Perturbed development of calb2b expressing dI6 interneurons and motor neurons underlies locomotor defects observed in calretinin knock-down zebrafish larvae.

Calcium binding proteins are essential for neural development and cellular activity. Calretinin, encoded by calb2a and calb2b, plays a role during early zebrafish development and has been proposed as a marker for distinct neuronal populations within the locomotor network. We generated a calb2b:hs:eGFP transgenic reporter line to characterize calretinin expressing cells in the developing spinal cord and describe morphological and behavioral defects in calretinin knock-down larvae. eGFP was detected in primary and secondary motor neurons, as well as in dI6 and V0v interneurons. Knock-down of calretinin lead to disturbed development of motor neurons and dI6 interneurons, revealing a crucial role during early development of the locomotor network. Primary motor neurons showed delayed axon outgrowth and the distinct inhibitory CoLo neurons, originating from the dI6 lineage, were absent. These observations explain the locomotor defects we observed in calretinin knock-down animals where the velocity, acceleration and coordination were affected during escapes. Altogether, our analysis suggests an essential role for calretinin during the development of the circuits regulating escape responses and fast movements within the locomotor network.

A deep-dive into fictive locomotion - a strategy to probe cellular activity during speed transitions in fictively swimming zebrafish larvae.

Fictive locomotion is frequently used to study locomotor output in paralyzed animals. We have evaluated the character of swim episodes elicited by different strategies in zebrafish. Motor output was measured on both sides of a body segment using electrodes and a pipeline for synchronizing stimulation and recording, denoising data and peak-finding was developed. The optomotor response generated swims most equivalent to spontaneous activity, while electrical stimulation and NMDA application caused various artefacts. Our optimal settings, optomotor stimulation using 5-day-old larvae, were combined with calcium imaging and optogenetics to validate the setup's utility. Expression of GCaMP5G by the mnx1 promoter allowed correlation of calcium traces of dozens of motor neurons to the fictive locomotor output. Activation of motor neurons through channelrhodopsin produced aberrant locomotor episodes. This strategy can be used to investigate novel neuronal populations in a high-throughput manner to reveal their role in shaping motor output. This article has an associated First Person interview with the first author of the paper.

Characterization of Individual Projections Reveal That Neuromasts of the Zebrafish Lateral Line are Innervated by Multiple Inhibitory Efferent Cells.
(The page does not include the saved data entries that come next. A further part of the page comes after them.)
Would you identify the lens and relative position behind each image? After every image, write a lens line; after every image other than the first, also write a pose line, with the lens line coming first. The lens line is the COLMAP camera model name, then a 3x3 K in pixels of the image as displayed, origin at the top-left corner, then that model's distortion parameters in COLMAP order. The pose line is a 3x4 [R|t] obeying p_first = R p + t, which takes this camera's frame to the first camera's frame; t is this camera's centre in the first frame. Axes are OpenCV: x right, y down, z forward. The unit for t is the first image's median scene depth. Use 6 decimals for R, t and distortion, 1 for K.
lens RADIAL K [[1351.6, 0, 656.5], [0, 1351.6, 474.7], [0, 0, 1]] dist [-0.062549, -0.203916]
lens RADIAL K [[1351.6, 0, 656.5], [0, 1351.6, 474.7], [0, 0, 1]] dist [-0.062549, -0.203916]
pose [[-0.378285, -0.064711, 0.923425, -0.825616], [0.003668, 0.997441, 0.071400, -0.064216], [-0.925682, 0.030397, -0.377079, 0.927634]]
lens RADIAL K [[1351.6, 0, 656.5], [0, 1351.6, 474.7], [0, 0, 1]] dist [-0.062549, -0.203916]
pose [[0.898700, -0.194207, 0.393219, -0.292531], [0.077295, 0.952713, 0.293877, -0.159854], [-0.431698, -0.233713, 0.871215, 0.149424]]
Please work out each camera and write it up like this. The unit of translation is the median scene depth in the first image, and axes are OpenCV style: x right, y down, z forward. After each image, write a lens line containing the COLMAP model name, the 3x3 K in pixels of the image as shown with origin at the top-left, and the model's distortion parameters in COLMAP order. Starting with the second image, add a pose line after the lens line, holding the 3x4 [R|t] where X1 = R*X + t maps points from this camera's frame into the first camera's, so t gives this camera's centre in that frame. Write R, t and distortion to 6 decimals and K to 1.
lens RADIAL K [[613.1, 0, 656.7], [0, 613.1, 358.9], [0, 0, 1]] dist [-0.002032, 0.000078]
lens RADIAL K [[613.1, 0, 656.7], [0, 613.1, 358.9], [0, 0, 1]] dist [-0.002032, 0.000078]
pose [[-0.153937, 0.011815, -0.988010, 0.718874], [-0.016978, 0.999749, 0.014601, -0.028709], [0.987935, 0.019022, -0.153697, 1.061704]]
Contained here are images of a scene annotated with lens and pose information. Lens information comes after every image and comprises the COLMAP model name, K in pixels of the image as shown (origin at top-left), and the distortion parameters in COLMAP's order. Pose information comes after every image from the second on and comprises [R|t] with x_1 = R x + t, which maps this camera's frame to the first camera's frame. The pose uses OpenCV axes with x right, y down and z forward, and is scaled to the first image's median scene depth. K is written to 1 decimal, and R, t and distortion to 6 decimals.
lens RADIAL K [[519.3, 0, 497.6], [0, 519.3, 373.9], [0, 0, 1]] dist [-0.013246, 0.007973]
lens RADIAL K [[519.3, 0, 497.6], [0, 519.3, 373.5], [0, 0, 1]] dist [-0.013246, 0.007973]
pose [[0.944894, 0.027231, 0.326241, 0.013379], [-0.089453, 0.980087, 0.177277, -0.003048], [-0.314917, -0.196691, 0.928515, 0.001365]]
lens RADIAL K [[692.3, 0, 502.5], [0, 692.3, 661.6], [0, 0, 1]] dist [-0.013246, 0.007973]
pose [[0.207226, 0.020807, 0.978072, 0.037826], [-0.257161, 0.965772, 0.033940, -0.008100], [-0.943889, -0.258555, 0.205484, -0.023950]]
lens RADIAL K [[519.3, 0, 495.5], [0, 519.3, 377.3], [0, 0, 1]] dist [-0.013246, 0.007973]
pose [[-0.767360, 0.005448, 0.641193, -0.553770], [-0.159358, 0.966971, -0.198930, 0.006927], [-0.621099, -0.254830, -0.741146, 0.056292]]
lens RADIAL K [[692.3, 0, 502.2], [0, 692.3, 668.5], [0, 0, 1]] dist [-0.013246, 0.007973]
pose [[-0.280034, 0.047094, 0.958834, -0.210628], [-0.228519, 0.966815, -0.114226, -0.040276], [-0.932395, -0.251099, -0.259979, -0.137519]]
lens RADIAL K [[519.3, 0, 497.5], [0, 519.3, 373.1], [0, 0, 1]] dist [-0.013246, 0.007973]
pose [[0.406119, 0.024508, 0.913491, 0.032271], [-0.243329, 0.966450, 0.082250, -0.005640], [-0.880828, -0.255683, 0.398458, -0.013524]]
The zebrafish lateral line is a sensory system used to detect changes in water flow. It is comprized of clusters of superficial hair cells called neuromasts. Modulation occurs via excitatory and inhibitory efferent neurons located in the brain. Using mosaic transgenic labeling we provide an anatomical overview of the lateral line projections made by individual inhibitory efferent neurons in 5-day old zebrafish larvae. For each hemisphere we estimate there to be six inhibitory efferent neurons located in two different nuclei. Three distinct cell types were classified based on their projections; to the anterior lateral line around the head, to the posterior lateral line along the body, or to both. Our analyses corroborate previous studies employing back-fills, but our transgenic labeling allowed a more thorough characterization of their morphology. We found that individual inhibitory efferent cells connect to multiple neuromasts and that a single neuromast is connected by multiple inhibitory efferent cells. The efferent axons project to the sensory ganglia and follow the sensory axon tract along the lateral line. Time-lapse imaging revealed that inhibitory efferent axons do not migrate with the primordium as the primary sensory afferent does, but follow with an 8-14 h lag. These data bring new insights into the formation of a sensory circuit and support the hypothesis that different classes of inhibitory efferent cells have different functions. Our findings provide a foundation for future studies focussed toward unraveling how and when sensory perception is modulated by different efferent cells.

Behavioral Characterization of dmrt3a Mutant Zebrafish Reveals Crucial Aspects of Vertebrate Locomotion through Phenotypes Related to Acceleration.

Vertebrate locomotion is orchestrated by spinal interneurons making up a central pattern generator. Proper coordination of activity, both within and between segments, is required to generate the desired locomotor output. This coordination is altered during acceleration to ensure the correct recruitment of muscles for the chosen speed. The transcription factor Dmrt3 has been proposed to shape the patterned output at different gaits in horses and mice. Here, we characterized dmrt3a mutant zebrafish, which showed a strong, transient, locomotor phenotype in developing larvae. During beat-and-glide swimming, mutant larvae showed fewer and shorter movements with decreased velocity and acceleration. Developmental compensation likely occurs as the analyzed behaviors did not differ from wild-type at older larval stages. However, analysis of maximum swim speed in juveniles suggests that some defects persist within the mature locomotor network of dmrt3a mutants. Our results reveal the pivotal role Dmrt3 neurons play in shaping the patterned output during acceleration in vertebrates.